The mammoth hotel, as always, has family-friendly festivities planned for the whole season, including three million lights twinkling at you. If you want to stay in the car, you can drive through the resort to see the trees adorned in white lights from the exterior facing Briley Parkway. If you’re comfortable being out-and-about, you can buy a timed ticket (to assure social distancing and reduced capacity) for snow tubing, ice bumper cars, ice skating, and, new this year, I Love Christmas Movies, an immersive, walk-thru experience where you’ll feel like you are inside your favorite holiday movies, such as National Lampoon’s Christmas Vacation. Bundles start at $44 for adults; $39.20 for kids.
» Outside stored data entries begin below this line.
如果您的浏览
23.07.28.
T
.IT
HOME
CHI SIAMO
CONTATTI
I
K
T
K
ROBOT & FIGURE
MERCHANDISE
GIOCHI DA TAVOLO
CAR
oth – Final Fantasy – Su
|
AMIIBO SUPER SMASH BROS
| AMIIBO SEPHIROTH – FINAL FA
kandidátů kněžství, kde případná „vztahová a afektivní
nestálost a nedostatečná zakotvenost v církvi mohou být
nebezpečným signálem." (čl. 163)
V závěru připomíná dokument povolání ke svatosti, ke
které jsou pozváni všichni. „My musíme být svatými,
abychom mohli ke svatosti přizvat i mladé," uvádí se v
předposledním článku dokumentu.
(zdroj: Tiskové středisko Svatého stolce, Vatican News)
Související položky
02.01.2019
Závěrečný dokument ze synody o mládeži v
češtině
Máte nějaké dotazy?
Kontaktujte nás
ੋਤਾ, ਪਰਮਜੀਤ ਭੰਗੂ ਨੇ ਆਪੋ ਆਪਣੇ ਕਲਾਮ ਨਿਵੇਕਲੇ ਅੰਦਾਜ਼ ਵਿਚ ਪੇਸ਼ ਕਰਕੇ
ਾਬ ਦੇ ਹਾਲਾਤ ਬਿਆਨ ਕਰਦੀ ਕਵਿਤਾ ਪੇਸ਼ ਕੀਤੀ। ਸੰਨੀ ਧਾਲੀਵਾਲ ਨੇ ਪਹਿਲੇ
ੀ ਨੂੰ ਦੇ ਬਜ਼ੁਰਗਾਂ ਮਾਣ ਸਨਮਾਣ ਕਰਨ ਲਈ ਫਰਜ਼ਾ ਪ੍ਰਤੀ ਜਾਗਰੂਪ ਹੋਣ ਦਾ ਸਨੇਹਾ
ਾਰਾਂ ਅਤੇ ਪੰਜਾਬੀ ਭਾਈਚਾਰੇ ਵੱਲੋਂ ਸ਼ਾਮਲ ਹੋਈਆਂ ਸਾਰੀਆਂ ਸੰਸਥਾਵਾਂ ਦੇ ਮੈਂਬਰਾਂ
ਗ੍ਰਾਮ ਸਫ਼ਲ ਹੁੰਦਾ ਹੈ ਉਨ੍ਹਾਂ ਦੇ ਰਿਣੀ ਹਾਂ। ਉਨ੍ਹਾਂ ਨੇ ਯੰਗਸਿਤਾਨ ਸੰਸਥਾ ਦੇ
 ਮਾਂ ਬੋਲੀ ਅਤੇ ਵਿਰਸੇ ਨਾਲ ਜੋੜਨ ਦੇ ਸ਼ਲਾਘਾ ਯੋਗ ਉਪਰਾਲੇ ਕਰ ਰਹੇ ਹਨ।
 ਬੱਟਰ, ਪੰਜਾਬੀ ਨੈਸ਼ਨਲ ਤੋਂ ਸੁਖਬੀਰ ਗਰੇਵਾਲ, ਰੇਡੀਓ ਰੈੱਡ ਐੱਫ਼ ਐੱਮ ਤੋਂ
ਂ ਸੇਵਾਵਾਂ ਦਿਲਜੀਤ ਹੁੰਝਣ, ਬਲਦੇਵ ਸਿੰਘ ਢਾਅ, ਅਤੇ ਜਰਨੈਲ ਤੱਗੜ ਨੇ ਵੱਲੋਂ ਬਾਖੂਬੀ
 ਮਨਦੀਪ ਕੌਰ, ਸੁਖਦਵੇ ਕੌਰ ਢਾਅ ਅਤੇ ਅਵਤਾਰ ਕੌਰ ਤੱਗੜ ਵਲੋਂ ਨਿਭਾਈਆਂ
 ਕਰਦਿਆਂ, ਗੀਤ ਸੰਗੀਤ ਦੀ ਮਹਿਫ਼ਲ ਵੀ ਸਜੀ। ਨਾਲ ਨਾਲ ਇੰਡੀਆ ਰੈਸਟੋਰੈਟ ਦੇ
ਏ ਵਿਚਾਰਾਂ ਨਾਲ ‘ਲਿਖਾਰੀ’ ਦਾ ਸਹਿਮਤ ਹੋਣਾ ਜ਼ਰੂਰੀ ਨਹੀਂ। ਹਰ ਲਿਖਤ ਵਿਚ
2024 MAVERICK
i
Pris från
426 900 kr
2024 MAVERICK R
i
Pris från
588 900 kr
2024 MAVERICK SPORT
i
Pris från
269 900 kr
If you want the Christmas light experience, but want it to be a little different, these synchronized bulbs are just the ticket. Now in its 11th year, these 2.5 miles of lights create tunnels, dancing trees, candy canes and more to songs that are familiar, but with a different tune. Imagine a reggae “Jingle Bells” or “I Want to be Santa Claus” to the tune of “Macho Man” playing on your radio as you drive around. The festivities take place at Wilson County’s James E. Ward Agricultural Center. Lines can be very long on Saturday nights, so if you have more flexibility in your schedule these days (as many of us do), come earlier in the week. The $25 per car fee is a lower price than last year—seriously, when does that happen? Return revelers, note that there will not be a Santa’s Village this year due to COVID-19 concerns.


Chad Barnard really loves Christmas lights. For 39 years—since he was 12 years old—he’s been putting on displays, with handmade wood cutouts, lots of lights, and plenty of creativity. His day job is as an appliance repairperson so he knows what to do when a particular light won’t come on. Get ready to wind your way through a 14-acre display in Lebanon with about three million lights, including a drive-thru nativity scene and a Santa’s Workshop. Barnard changes the displays every year, so even if you have been before, it’s worth revisiting for the 65-foot computerized tunnel and more. $15 per car, $20 for commercial vans and limos.